■ TEXT EXCERPT
-- Opening Marker --
Factor analysis is a mathematically dense process but what you need to know is that it is a form of statistical decomposition. This is where you take large volumes of data (for example, those produced by IQ tests) and mathematically break them down in various ways and look for factors connecting or influencing the results. These factors aren’t known beforehand, but factor analysis can flush them out. If students at a school got mediocre grades overall on their tests, the principal might want to see exactly how the grades were achieved in more detail. Factor analysis could be used to assess the information from all the test scores and take a closer look. It could reveal that math questions were generally answered well, but history questions were answered poorly. The principal can then feel justified about yelling at the history teachers for wasting time and money (although he probably isn’t justified, given the many possible explanations for poor results).
Spearman used a process similar to this to assess IQ tests and discovered that there was seemingly one underlying factor that underpinned test performance. This was labeled the single general factor, g, and if there’s anything in science that represents what your everyday person would think of as intelligence, it’s g.
It would be wrong to say that g = all possible intelligence, as intelligence can manifest in so many ways. It’s more a general “core” of intellectual ability. It’s viewed as something like the foundations and frame of a house. You can add extensions and furniture, but if the underlying structure isn’t strong enough it’ll be futile. Similarly, you can learn all the big words and memory tricks you like, but if your g isn’t up to scratch you won’t be able to do much with them.
Research suggests there might be a part of the brain that is responsible for g. Chapter 2 discussed short-term memory in detail and alluded to the term “working memory.” This refers to the actual processing and manipulation, the “using” of the information in short-term memory. In the early 2000s, Professor Klaus Oberauer and his colleagues ran a series of tests and found that a subject’s performance on working-memory tests corresponded strongly with tests to determine his or her g, indicating that a person’s working-memory capacity is a major factor in overall intelligence.2 Ultimately, if you score high on a working-memory task, you’re very likely to score high on a range of IQ tests. It makes logical sense; intelligence involves obtaining, retaining and using information as efficiently as possible, and IQ tests are designed to measure this. But such processes are basically what the working memory is for.
-- Closing Marker --
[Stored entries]
-- Opening Marker --
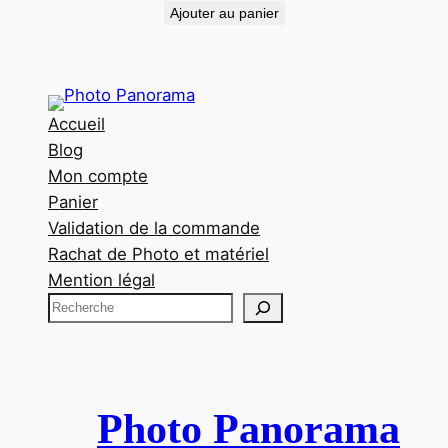
Ajouter au panier
Accueil
Blog
Mon compte
Panier
Validation de la commande
Rachat de Photo et matériel
Mention légal
R
e
c
h
e
Photo Panorama
r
-- Closing Marker --
■ WORK TASK 1
In the excerpt on factor analysis and intelligence, what did Spearman label the one underlying factor he found behind IQ test performance?
■ WORK TASK 2
Write the next part of the excerpt on factor analysis, g and working memory, picking up after its final sentence.
The listing comes from a different source than the text.

■ ANSWER 1
He labeled it the single general factor, g.

■ ANSWER 2
Scanning studies and investigations of people with brain injuries provide compelling evidence for a pivotal role of the prefrontal cortex in processing both g and working memory, with those afflicted with frontal-lobe injury demonstrating a wide range of unusual memory problems, typically traced back to a deficit in working memory, thus further implying a large overlap between the two things. This prefrontal cortex is right behind the forehead, the beginning of the frontal lobe that is regularly implicated in higher “executive” functions such as thinking, attention and consciousness.
But working memory and g are not the whole story. Working-memory processes mostly work with verbal information, supported by words and terms we could speak aloud, like an internal monologue. Intelligence, on the other hand, is applicable to all types of information (visual, spatial, numerical . . .), prompting researchers to look beyond g when trying to define and explain intelligence.
Raymond Cattell (a former student of Charles Spearman) and his student John Horn devised newer methods of factor analysis and identified two types of intelligence in studies spanning the 1940s to 1960s; fluid intelligence and crystallized intelligence.